Mountaineers coach Eilert facing challenging situation
BlueGoldNews.com
MORGANTOWN, W.Va. — Certainly, if Bob Huggins were coaching West Virginia’s basketball team right now, the situation it finds itself in would be most perplexing and challenging, playing with such a short roster.
For that matter, it would be no different if Jim Boeheim were coaching the Mountaineers; if Dean Smith were; if Bob Knight were; if Mike Krzyzewski were.
They all have coached a lot of games, but not with a roster of so few scholarship players, caught up in an eligibility squabble with the NCAA to get RaeQuan Battle onto the court; still waiting four games for starting point guard Kerr Kriisa to get through his nine-game suspension and with Akok Akok still undergoing tests after collapsing on the floor during the exhibition game against George Mason.
Josh Eilert has five games of head coaching experience, winning two and losing three under those circumstances, and is without a history of problem-solving in far simpler situations than he faces now.

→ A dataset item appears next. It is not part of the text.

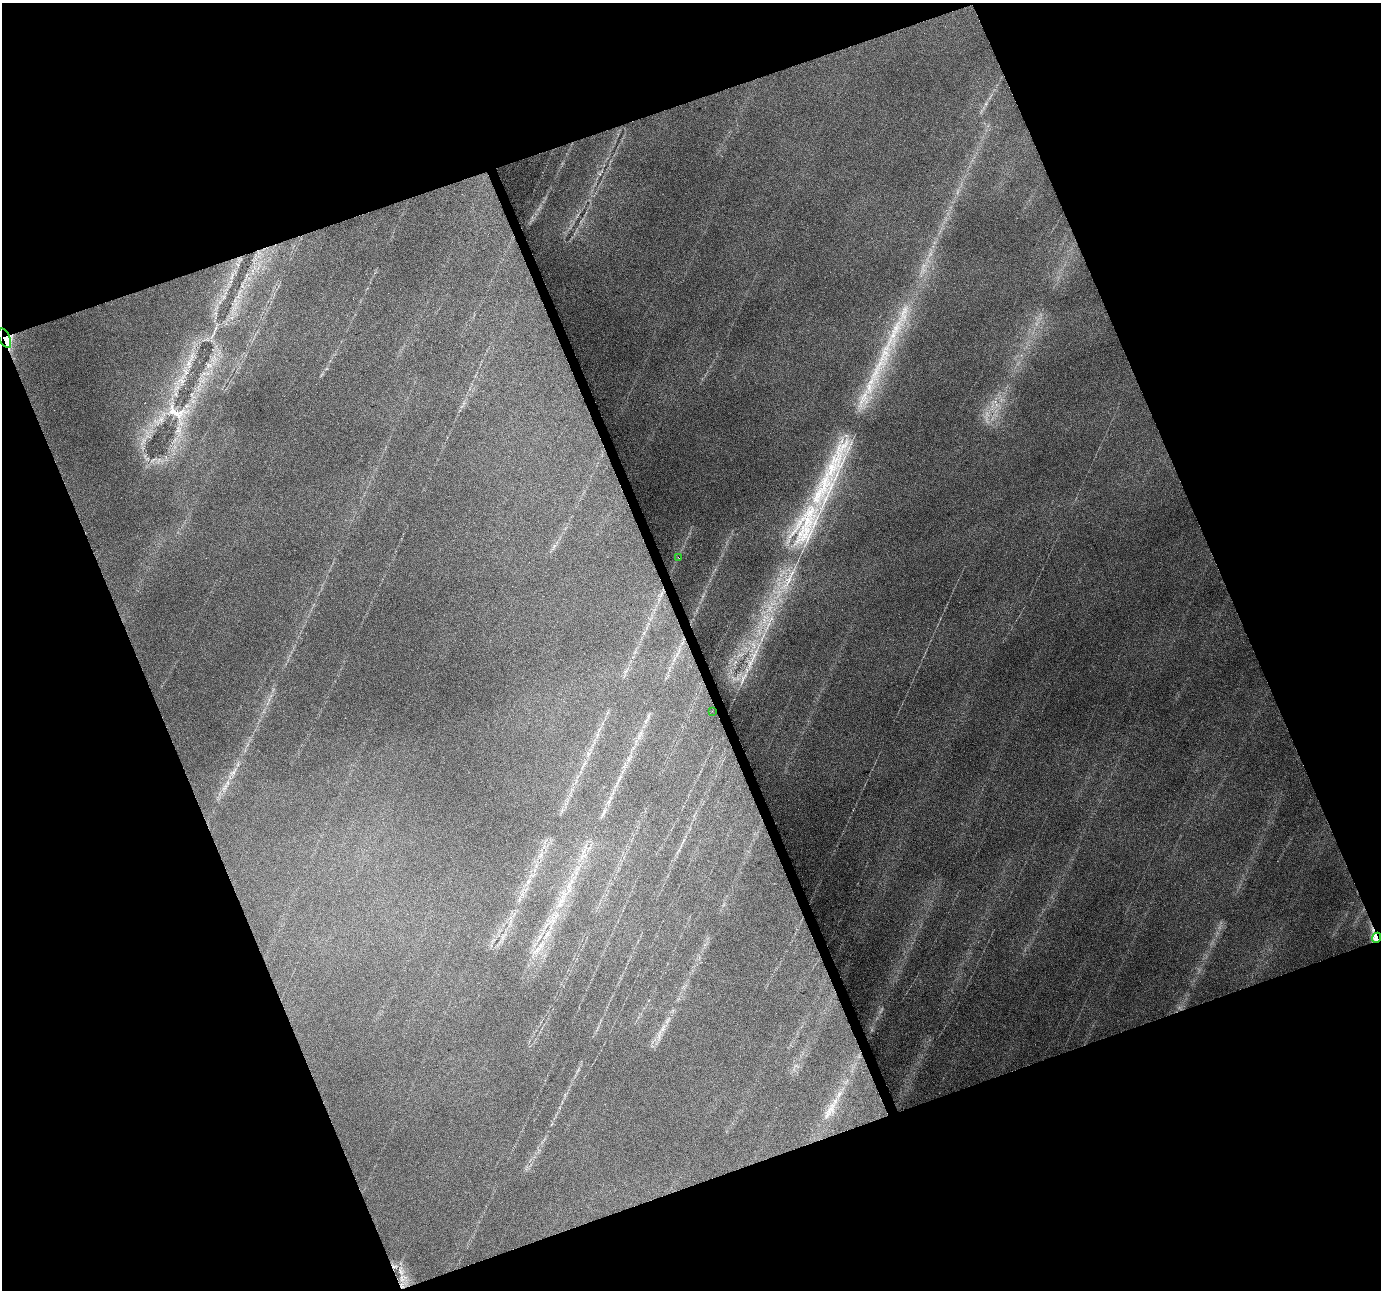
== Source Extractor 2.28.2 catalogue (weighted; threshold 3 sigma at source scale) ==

It seems to be coming at him and his players from all angles, much as SMU did with its full roster of athletic players going in and out while his group tried to gut it out to no avail.
In the end they may be better for it, even if their record won’t be, and that’s troubling.
“We certainly want to learn by winning. You don’t want to learn by losing, but you have to figure how to learn regardless,” Eilert said on Friday as his team returned to the court to get ready for Sunday’s 5 p.m. Coliseum visit from Bellarmine.
The mental challenges of being so shorthanded are many, coming from not having the team you expected to have and having no way to remedy it. They just have to learn from playing the game and how to approach it.
“Discipline down the stretch, whether it be turning the ball over when trying to get it into the post on a post-entry pass or the discipline in terms of getting that rebound where you need one stop and a rebound with a chance to win the game with 10 seconds left,” Eilert said, thinking back to Virginia loss in the second game of the Fort Myers Tip-Off.
The Mountaineers lost that game, 56-54, when they gave up two offensive rebounds in the closing seconds.
Bellarmine enters Sunday’s game with a 2-4 record.